=== Begin Enclosure ===

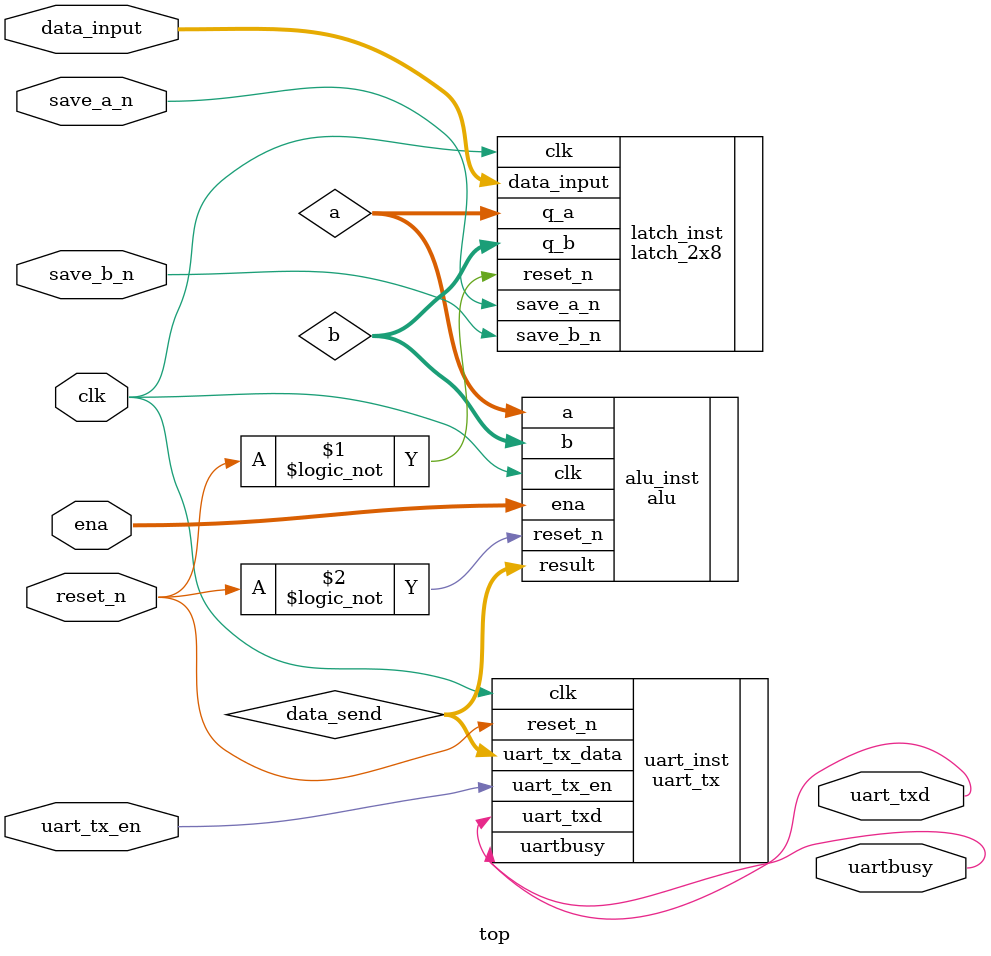
<source format=v>
module top (
    input clk,
    input reset_n,
    input save_a_n,
    input save_b_n,
    input [3:0] ena,
    input [3:0] data_input,
	 input uart_tx_en,
	 output  uartbusy,
	 output uart_txd

);

// Declaración de registros internos para los datos de entrada de latch
wire [3:0] a, b; 
wire [7:0] data_send;

// Instancia de latch
latch_2x8 latch_inst (
    .clk(clk),
    .reset_n(!reset_n),
    .save_a_n(save_a_n),
    .save_b_n(save_b_n),
    .data_input(data_input),
    .q_a(a), // Salida del latch para el primer operando
    .q_b(b)  // Salida del latch para el segundo operando
);

// Instancia de la ALU
alu alu_inst (
    .clk(clk),
	 .reset_n(!reset_n),
    .ena(ena),
    .a(a),
    .b(b),
    .result(data_send),
);

// Instancia de UART
uart_tx uart_inst (
    .clk(clk),
    .reset_n(reset_n),
    .uart_tx_en(uart_tx_en), // Usando ena[0] para habilitar la transmisión UART
    .uart_tx_data(data_send), // Transmitir el resultado a través de UART
    .uart_txd(uart_txd), // Conectar a la línea de transmisión UART
    .uartbusy(uartbusy) // Indicador de ocupado de UART
);

endmodule

</source>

=== End Enclosure ===

Instructions for the task:
Could the listing above be printed again in full, with every picture omitted?

Output for this exercise:
<source format=v>
module top (
    input clk,
    input reset_n,
    input save_a_n,
    input save_b_n,
    input [3:0] ena,
    input [3:0] data_input,
	 input uart_tx_en,
	 output  uartbusy,
	 output uart_txd

);

// Declaración de registros internos para los datos de entrada de latch
wire [3:0] a, b; 
wire [7:0] data_send;

// Instancia de latch
latch_2x8 latch_inst (
    .clk(clk),
    .reset_n(!reset_n),
    .save_a_n(save_a_n),
    .save_b_n(save_b_n),
    .data_input(data_input),
    .q_a(a), // Salida del latch para el primer operando
    .q_b(b)  // Salida del latch para el segundo operando
);

// Instancia de la ALU
alu alu_inst (
    .clk(clk),
	 .reset_n(!reset_n),
    .ena(ena),
    .a(a),
    .b(b),
    .result(data_send),
);

// Instancia de UART
uart_tx uart_inst (
    .clk(clk),
    .reset_n(reset_n),
    .uart_tx_en(uart_tx_en), // Usando ena[0] para habilitar la transmisión UART
    .uart_tx_data(data_send), // Transmitir el resultado a través de UART
    .uart_txd(uart_txd), // Conectar a la línea de transmisión UART
    .uartbusy(uartbusy) // Indicador de ocupado de UART
);

endmodule

</source>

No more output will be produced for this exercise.